### YOUR TASK
From the article on skiing with a Garmin, extract verbatim the passage that opens with the words containing "Skiing speed is" and closes with "higher on skis.".

### PAGE TEXT
'''
Take your Garmin skiing

For those of us who cannot imagine going cycling without recording every ride on a GPS device, there is no reason not to do the same when we go skiing. Although there are specific skiing apps that you can download onto your phone, they increase the drain on the battery and use up your roaming data allowance. A simple alternative is simply to put your Garmin in your pocket for the day.

It is worthwhile creating a specific activity profile for skiing. On my Garmin 520, this is an option on the setting menu. The interesting data fields are elevation, total ascent, total descent, distance and max speed. When you upload the file onto Strava, you have a nice map of the day’s mountainous activites. Make sure you set the sport as “Alpine Ski”, otherwise your rides up the chairlifts end up smashing loads of KOMs set by summer mountain bikers.

When I went heliskiing in Canada, I was charged according to the vertical distance covered. One might hope to do at least 100k feet or 30 vertical kilometres in a week. It turns out that, with the multiple, fast-moving lifts and prepared pistes of a modern ski resort, you can expect to cover far higher total ascents/descents or “dénivelé” as they say in French.

If you keep moving, you can also cover remarkably long distances in a day of alpine skiing. The large interconnected European resorts like, Val d’Isere/Tignes, Les Trois Vallées, Portes du Soleil and Zermatt/Cervinia provide exentensive ski areas, where it can be hard to reach both edges of the piste map in a day.

Skiing speed is an interesting statistic. Having a background in slalom racing and freestyle skiing, I don’t hang around. It turns out that my descending speeds tend to be remarkably similar to cycling, averaging 35-40kph on a typical long run, but top speeds are definitely higher on skis.
'''
### SOURCE EXCERPT
'''
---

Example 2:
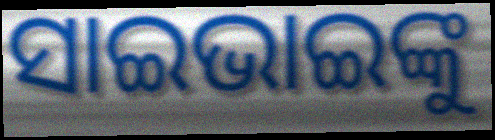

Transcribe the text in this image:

ସାଇଭାଇଙ୍କୁ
'''
### SOLUTION TO THE EXERCISE
Skiing speed is an interesting statistic. Having a background in slalom racing and freestyle skiing, I don’t hang around. It turns out that my descending speeds tend to be remarkably similar to cycling, averaging 35-40kph on a typical long run, but top speeds are definitely higher on skis.